Auction
Cup of Excellence
Our story begins in 2012, during the height of the coffee rust crisis in El Salvador. Our family farm which has been with us for 5 generations was in danger, as rust ravaged our plants, we saw how friends and colleagues were forced to abandon or sell their farms. We naturally considered this for a moment, however after careful consideration we realized this was not an option; doing this would mean abandoning workers that have been with our family for generations, the land could be urbanized causing an environmental disaster in Juayua, and we would lose part of our family identity. The only way out of this was deep diving into coffee, change our traditional growing practices, choosing the right varietals, and working with the best agronomists in the country.
With the help of our friends at Lean Coffee Management, we managed to turn things around. We renovated the farm with plants that were suited not only to rust, but the changing environment due to global warming, we incorporated technology like satellite spectral geo-mapping, mechanized farm maintenance, and introduced policies that would protect the land for years of sustainable coffee production.

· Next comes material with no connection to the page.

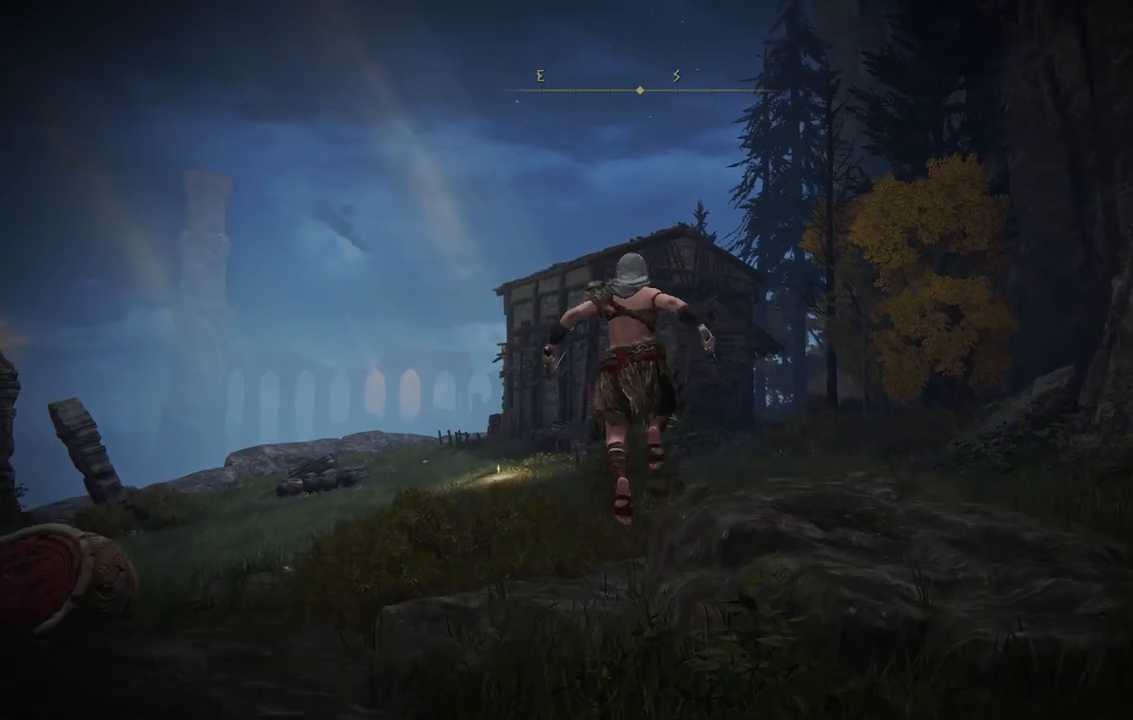
{"dt_ms": 500, "buttons": ["B"], "left_stick": "up", "right_stick": "center", "events": [[217, "B", "down"]]}
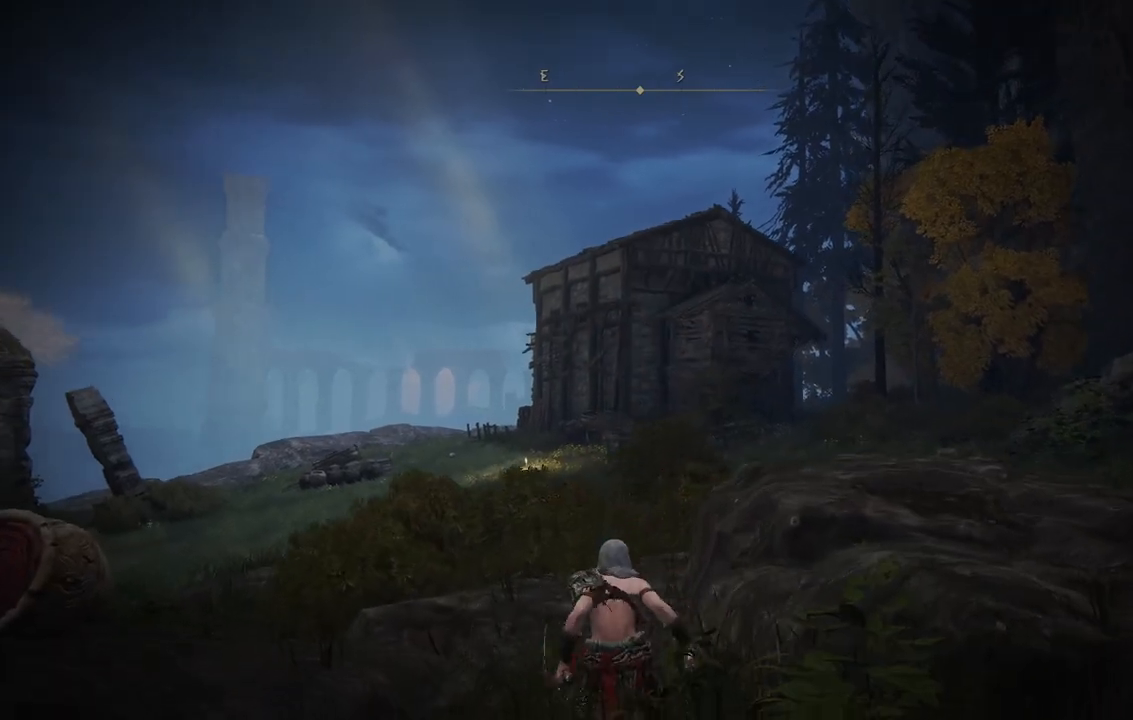
{"dt_ms": 500, "buttons": ["B"], "left_stick": "up", "right_stick": "center", "events": []}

Our farm was safe, worker's jobs were assured, and we gained an immense knowledge on how to do things right, optimizing resources and yielding a consistently high-quality coffee. We eventually got bitten by the coffee bug and knew there was more to do in this space, there was a world of exotic varietals with subtle yet intricate flavors that spellbound our tastebuds, and we wanted to get into that. Our family farm was not suited for those varietals for environmental and altitude reasons, and this is where La Pacaya® comes in.
La Pacaya® Story
In 2014 while researching and tasting exotic varietals we ended up in Panama, in search of the mythical Geisha variety. We started a friendship with the father of Panamanian geisha Francisco Serrracín who gracefully sold us seeds to grow back in El Salvador; there was a problem however, we lacked the proper land to grow our geisha seeds. After thorough soil, environmental, logistical and viability analysis we ended up settling on an undisclosed plot of land 1,700-2,000 meters above sea level in the vicinity of our family farm, it was ideal for our dream of an exotic coffee varietal garden. The land used to be a pacaya farm, which birthed the name of the farm.

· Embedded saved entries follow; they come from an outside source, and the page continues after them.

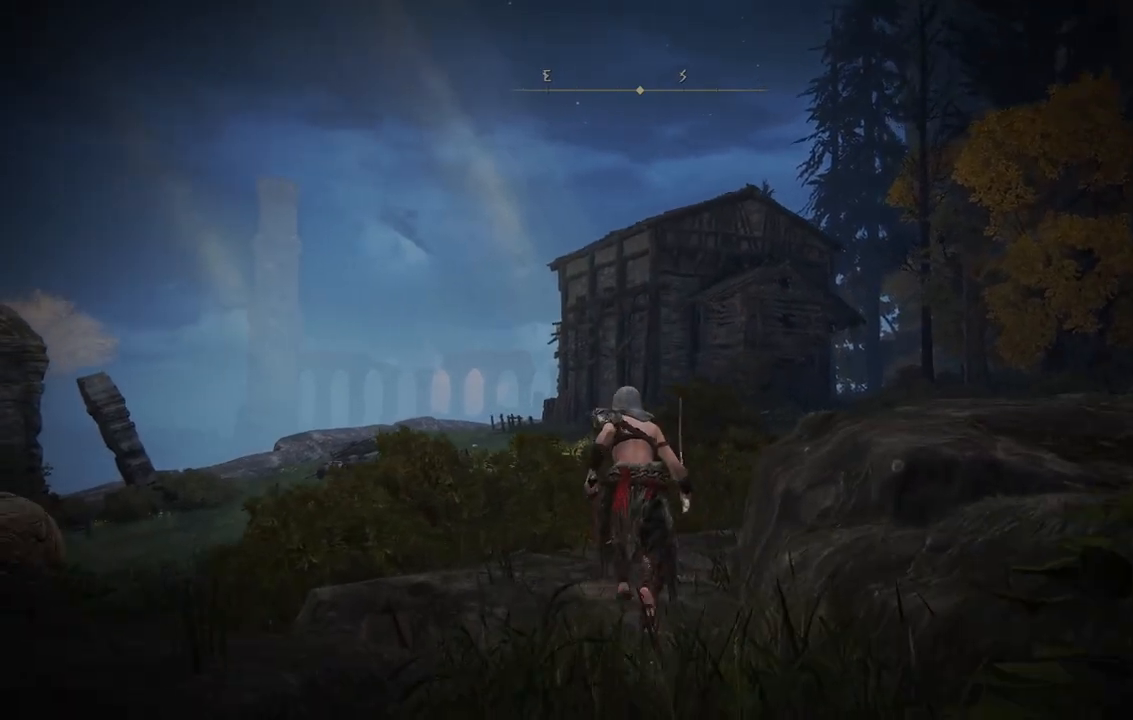
{"dt_ms": 500, "buttons": ["B"], "left_stick": "up", "right_stick": "center", "events": []}
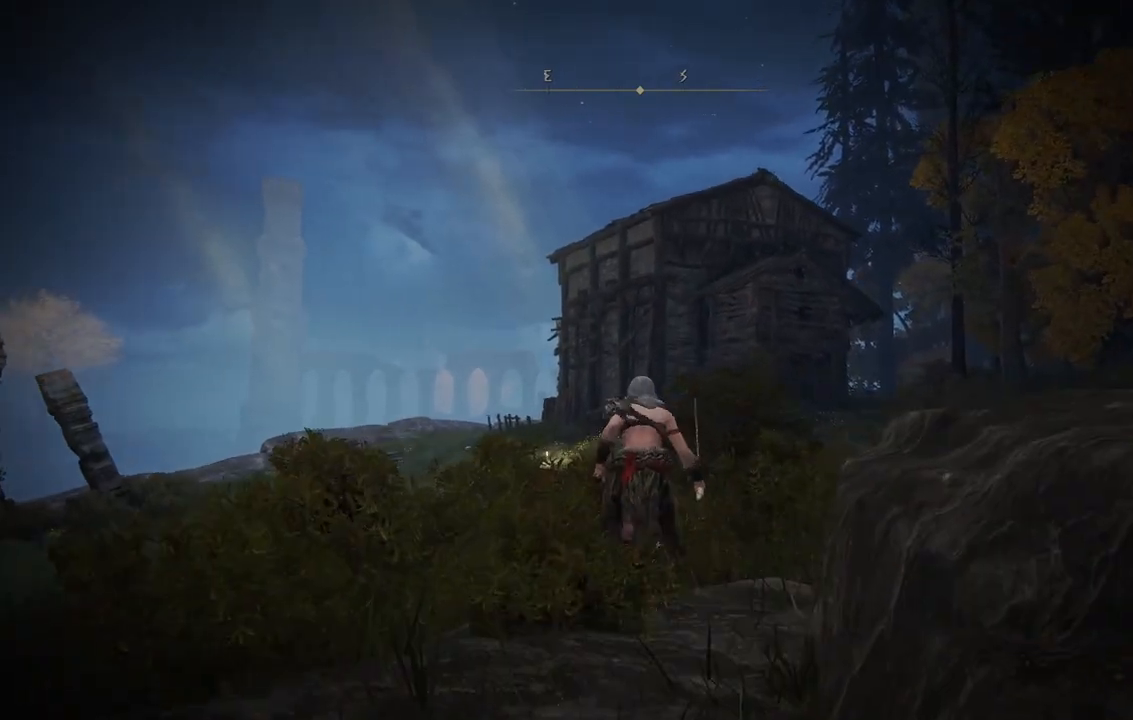
{"dt_ms": 500, "buttons": ["B"], "left_stick": "up", "right_stick": "center", "events": []}
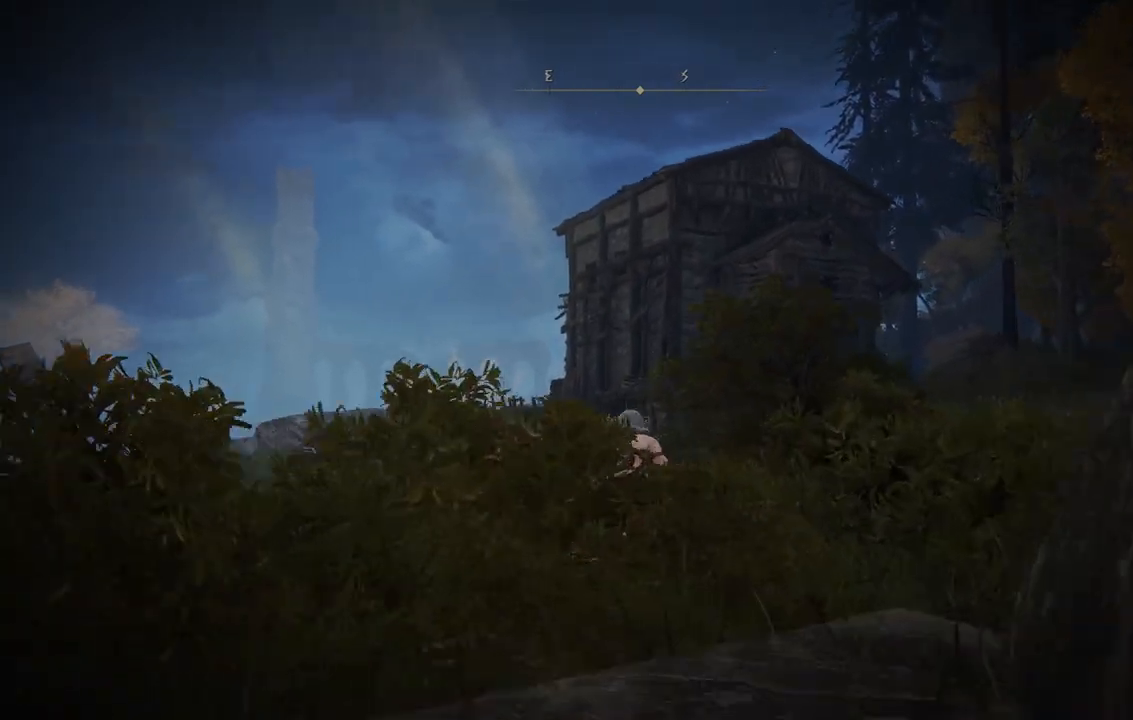
{"dt_ms": 500, "buttons": ["B"], "left_stick": "up", "right_stick": "center", "events": []}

We doubled down on the same techniques and technologies we learned and applied on our family farm, recording everything with an obsessive attention to detail. In the years to come we selected the most suitable and best tasting plants and symbiotically adapted them to the lush, foggy and harsh but ideal environment of the farm. The result was an identifiably traditional Panamanian geisha with a unique Salvadoran profile that perfectly accentuates the rich nutrients of the mountain.
Geisha is our main varietal now, but we're experimenting with other exotic varietals from around the world that could eventually compete in COE. We pride ourselves in bringing something new and delicious to the specialty coffee world and we hope our Geisha will captivate your palate with its unique twist to the Geisha varietal.
Geisha picking & Processing
Our process for selecting the best beans starts by identifying the internal sucrose levels, beans that score 25º on the Brix Scale are handpicked for their ripeness. The beans are further filtered through sieves for size uniformity, floated in water to revalidate sucrose levels and dried before being anaerobically fermented for 48 hours in barrels manufactured and designed by us.
The beans are later dried inside a greenhouse for a controlled and stable temperature of 30ºc ±5ºc. The temperature is checked every 30min with an infrared thermometer and shaded if the mass temperature exceeds our parameters. The beans are dried until they reach 10.5% humidity and packed in Grainpro bags for storage.